The top 15% of features includes weight and always eating vegetables with meals (FCVC) which are two features also included as top features for the full dataset, Gen-Z dataset, and Millennial’s dataset. Additional eating habits features are included as top features: water intake at more than 2 liters per day and monitoring calories intake daily. In addition, physical activity features include direct physical activity 1 to 2 days or 3 to 4 days and means of transportation by public transit. This is interesting since previous models did not include specific eating habit features such as water intake and direct exercise or direct physical activity. The results are drastically different from the Gen-Z and Gen-X dataset but since the sample size is significantly lower, more data would be needed for this population to perform a more detailed and thorough analysis in validating these top features and determining what key features affect the classification of obesity for the Gen-X and Boomers age group

Comparsion of Results:

The model with the best accuracy from the Decision Tree classifier is the full dataset. The top 15% features for this model include age, weight, gender, family history with obesity, always eating vegetables with meals (FCVC) and frequently eating food between meals (CAEC). With these top features, the model still performed well with an accuracy of 86.3%. Biological features and family history with obesity are top features that are associated with classifying obesity. With the full dataset, only two additional eating habit features were top features. The models for Gen-Z age group and Millenials age group also included weight, gender, family history with obesity, always eating vegetables with meals (FCVC), and frequently eating food between meals (CAEC) as top features. Gen-Z includes more eating habit features including not eating high calorie foods frequently and number of meals consumed daily and Millenials includes a physical activity feature which is transportation by automobile. The accuracy for the the Gen-Z model is 91.8% whereas the accuracy for the Millenails model is 89.5%. When evaluating the performance with th top 15% features, the Millenials model performs slighly better at 80.6% wheras the Gen-Z model had an accuracy of 80.1%. The model for the Gen-X and Boomers age group performed the worst at an accuracy of 77.8%. Gen-X and Boomers had different top features compared to all other models. The top features still included weight, but no longer included gender and instead includes both eating habits and physical activity features including water intake of 2 liters or more, calories intake daily, and direct physical activity. The model had significantly lower amount of data compared to previous models which may contribute to the lower accuracy and the low performance of the model.

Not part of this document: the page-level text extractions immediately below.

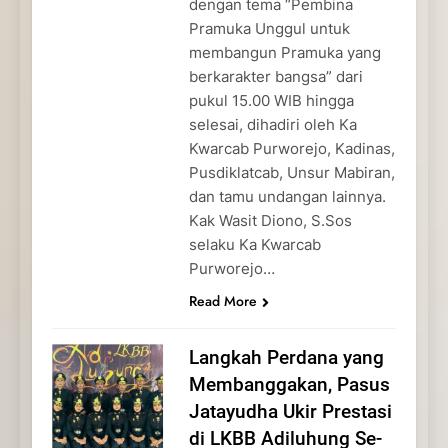
dengan tema “Pembina
Pramuka Unggul untuk
membangun Pramuka yang
berkarakter bangsa” dari
pukul 15.00 WIB hingga
selesai, dihadiri oleh Ka
Kwarcab Purworejo, Kadinas,
Pusdiklatcab, Unsur Mabiran,
dan tamu undangan lainnya.
Kak Wasit Diono, S.Sos
selaku Ka Kwarcab
Purworejo…
Read More
Langkah Perdana yang
Membanggakan, Pasus
Jatayudha Ukir Prestasi
di LKBB Adiluhung Se-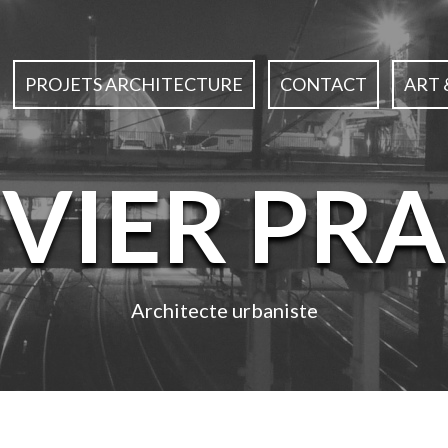
PROJETS ARCHITECTURE
CONTACT
ART 
IVIER PRA
Architecte urbaniste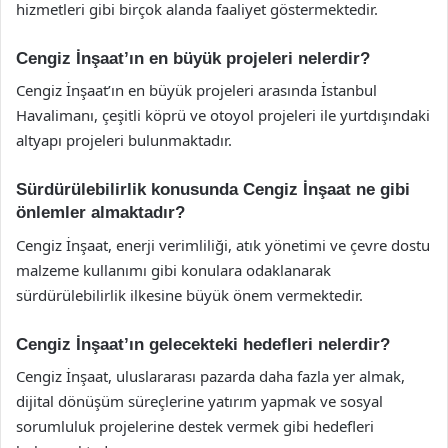
hizmetleri gibi birçok alanda faaliyet göstermektedir.
Cengiz İnşaat’ın en büyük projeleri nelerdir?
Cengiz İnşaat’ın en büyük projeleri arasında İstanbul
Havalimanı, çeşitli köprü ve otoyol projeleri ile yurtdışındaki
altyapı projeleri bulunmaktadır.
Sürdürülebilirlik konusunda Cengiz İnşaat ne gibi
önlemler almaktadır?
Cengiz İnşaat, enerji verimliliği, atık yönetimi ve çevre dostu
malzeme kullanımı gibi konulara odaklanarak
sürdürülebilirlik ilkesine büyük önem vermektedir.
Cengiz İnşaat’ın gelecekteki hedefleri nelerdir?
Cengiz İnşaat, uluslararası pazarda daha fazla yer almak,
dijital dönüşüm süreçlerine yatırım yapmak ve sosyal
sorumluluk projelerine destek vermek gibi hedefleri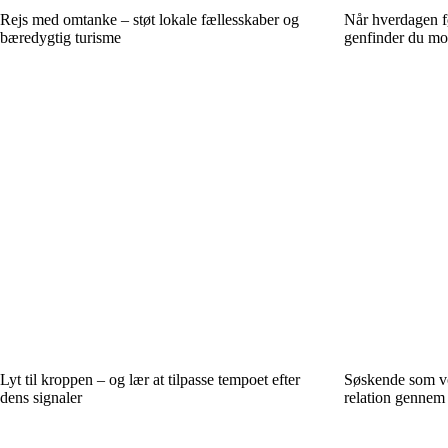
Rejs med omtanke – støt lokale fællesskaber og
Når hverdagen fø
bæredygtig turisme
genfinder du mo
Lyt til kroppen – og lær at tilpasse tempoet efter
Søskende som vo
dens signaler
relation gennem 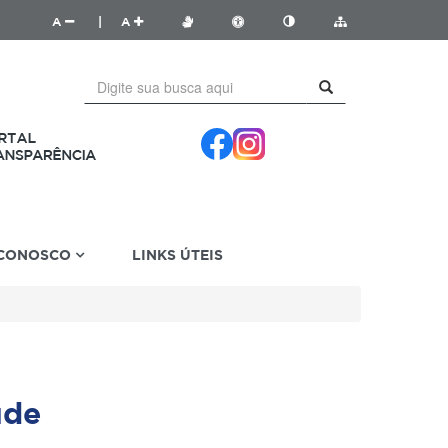
A
|
A
 CONOSCO
LINKS ÚTEIS
úde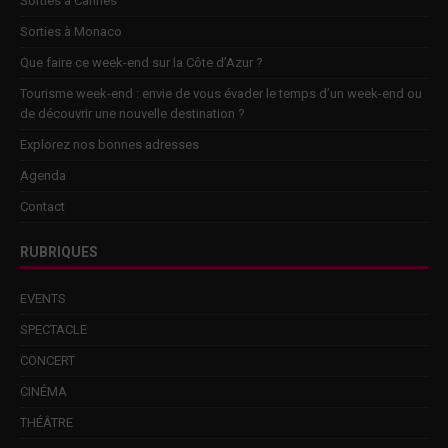
Sorties à Cannes
Sorties à Monaco
Que faire ce week-end sur la Côte d’Azur ?
Tourisme week-end : envie de vous évader le temps d’un week-end ou
de découvrir une nouvelle destination ?
Explorez nos bonnes adresses
Agenda
Contact
RUBRIQUES
EVENTS
SPECTACLE
CONCERT
CINÉMA
THÉÂTRE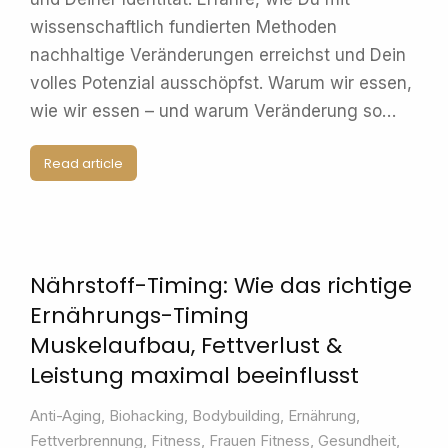
wissenschaftlich fundierten Methoden
nachhaltige Veränderungen erreichst und Dein
volles Potenzial ausschöpfst. Warum wir essen,
wie wir essen – und warum Veränderung so…
Read article
Nährstoff-Timing: Wie das richtige
Ernährungs-Timing
Muskelaufbau, Fettverlust &
Leistung maximal beeinflusst
Anti-Aging
,
Biohacking
,
Bodybuilding
,
Ernährung
,
Fettverbrennung
,
Fitness
,
Frauen Fitness
,
Gesundheit
,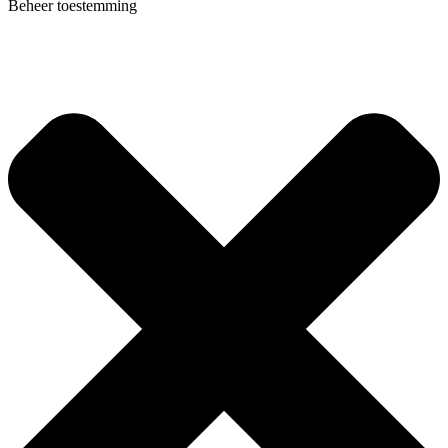
Beheer toestemming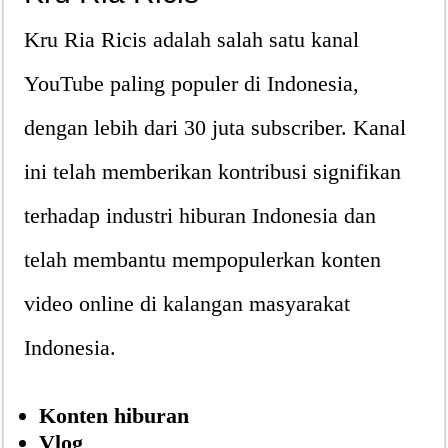
Kru Ria Ricis adalah salah satu kanal
YouTube paling populer di Indonesia,
dengan lebih dari 30 juta subscriber. Kanal
ini telah memberikan kontribusi signifikan
terhadap industri hiburan Indonesia dan
telah membantu mempopulerkan konten
video online di kalangan masyarakat
Indonesia.
Konten hiburan
Vlog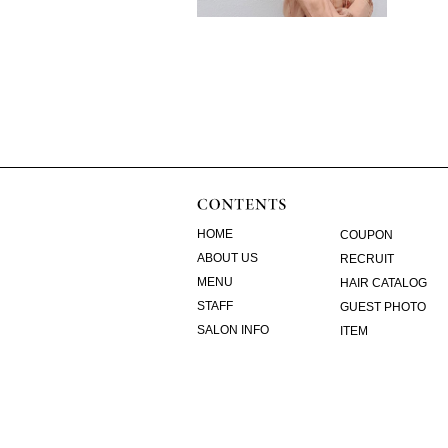
HOME
COUPON
ABOUT US
RECRUIT
MENU
HAIR CATALOG
STAFF
GUEST PHOTO
SALON INFO
ITEM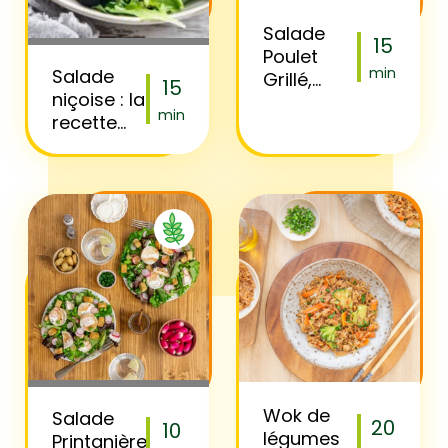
Salade
15
Poulet
min
Salade
Grillé,
15
niçoise : la
Maïs &
min
recette
Épices
authentique
BBQ
Wok de
Salade
20
10
légumes
Printanière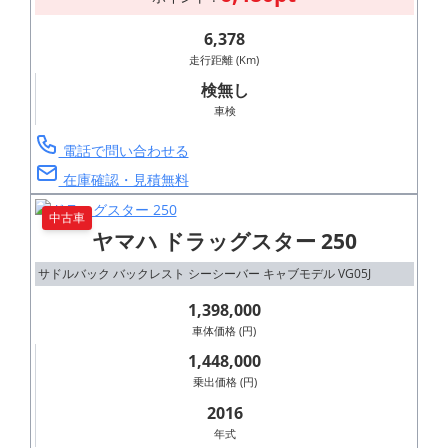
6,378
走行距離 (Km)
検無し
車検
電話で問い合わせる
在庫確認・見積無料
中古車
ヤマハ ドラッグスター 250
サドルバック バックレスト シーシーバー キャブモデル VG05J
1,398,000
車体価格 (円)
1,448,000
乗出価格 (円)
2016
年式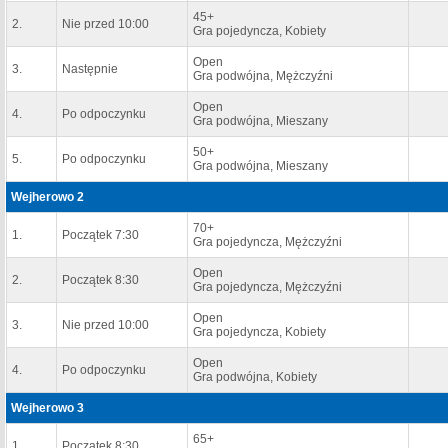
45+
2.
Nie przed 10:00
Gra pojedyncza, Kobiety
Open
3.
Następnie
Gra podwójna, Mężczyźni
Open
4.
Po odpoczynku
Gra podwójna, Mieszany
50+
5.
Po odpoczynku
Gra podwójna, Mieszany
Wejherowo 2
70+
1.
Początek 7:30
Gra pojedyncza, Mężczyźni
Open
2.
Początek 8:30
Gra pojedyncza, Mężczyźni
Open
3.
Nie przed 10:00
Gra pojedyncza, Kobiety
Open
4.
Po odpoczynku
Gra podwójna, Kobiety
Wejherowo 3
65+
1.
Początek 8:30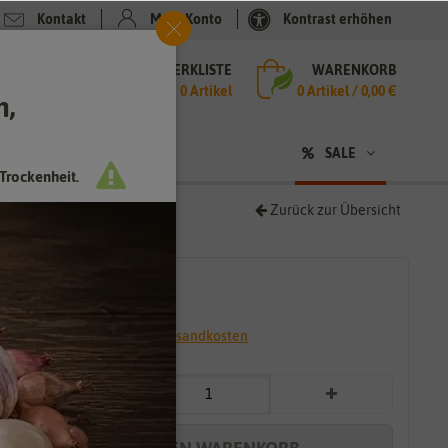
Kontakt
Mein Konto
Kontrast erhöhen
MERKLISTE
WARENKORB
che
0 Artikel
0
Artikel /
0,00 €
h,
n
SALE
Trockenheit.
Zurück zur Übersicht
3,99 €
*
* inkl. 7% MwSt. zzgl.
Versandkosten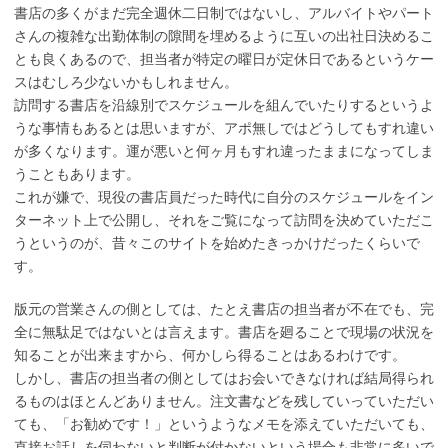
書店の多くがまだ完全週休二日制ではないし、アルバイトやパート
さんの複雑な出勤体制の隙間を埋めるように互いの出社日決めるこ
とも良くあるので、担当者が特定の曜日が定休日であるというケー
スはむしろ少ないかもしれません。
訪問する書店を沿線別でスケジュールを組んでいたりするというよ
うな事情もあるとは思いますが、アポ無しではどうしてもすれ違い
が多くなります。運が悪いと何ヶ月もすれ違ったままになってしま
うこともあります。
これが嫌で、現役の書店員だった時代に自分のスケジュールをイン
ターネット上で公開し、それをご覧になって訪問を決めていただこ
うというのが、昔々このサイトを始めたきっかけだったくらいで
す。
版元の営業さんの側としては、たとえ書店の担当者が不在でも、完
全に無駄足ではないとは言えます。書店を廻ることで現場の状況を
知ることが出来ますから、何かしら得ることはあるわけです。
しかし、書店の担当者の側としてはお会いできなければ結局得られ
るものはほとんどありません。注文書などを残していっていただい
ても、「お勧めです！」というようなメモを添えていただいても、
直接お話しを伺わないと判断が付かないという場合も非常に多いで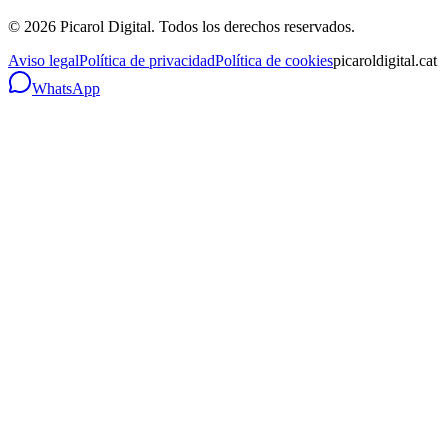
©
2026
Picarol Digital.
Todos los derechos reservados
.
Aviso legal
Política de privacidad
Política de cookies
picaroldigital.cat
WhatsApp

In conclusion, Gen-Z age group is over represented in the full datset compared to Millenials and Gen-X and Boomers. The classifier model performed better on the full dataset. The classifer model equally performed well on the Gen-Z and Millenials datset. By looking at the top features and evaluating the models using the top features, we can see which features are most important in classifying obesity levels. In this case, for the Gen-Z and Millenials age group, biological and hirediary features are more associated with obesity levels, with eating habits as additional top features specifically eating vegetables with meals and eating between meals. Gender appears to play a role with Gen-Z and Millenials age group. This is expected due to biological factors such as difference in weight, height, and calorie intake. For Gen-X and Boomers age group, weight and direct eating habits such as water intake, calorie intake, direct physical activity, and mode of transportation are top features. More data is needed for Gen-X and Boomers to be able to analysis and evaluate the models and determine which features affect classification of obesity levels best.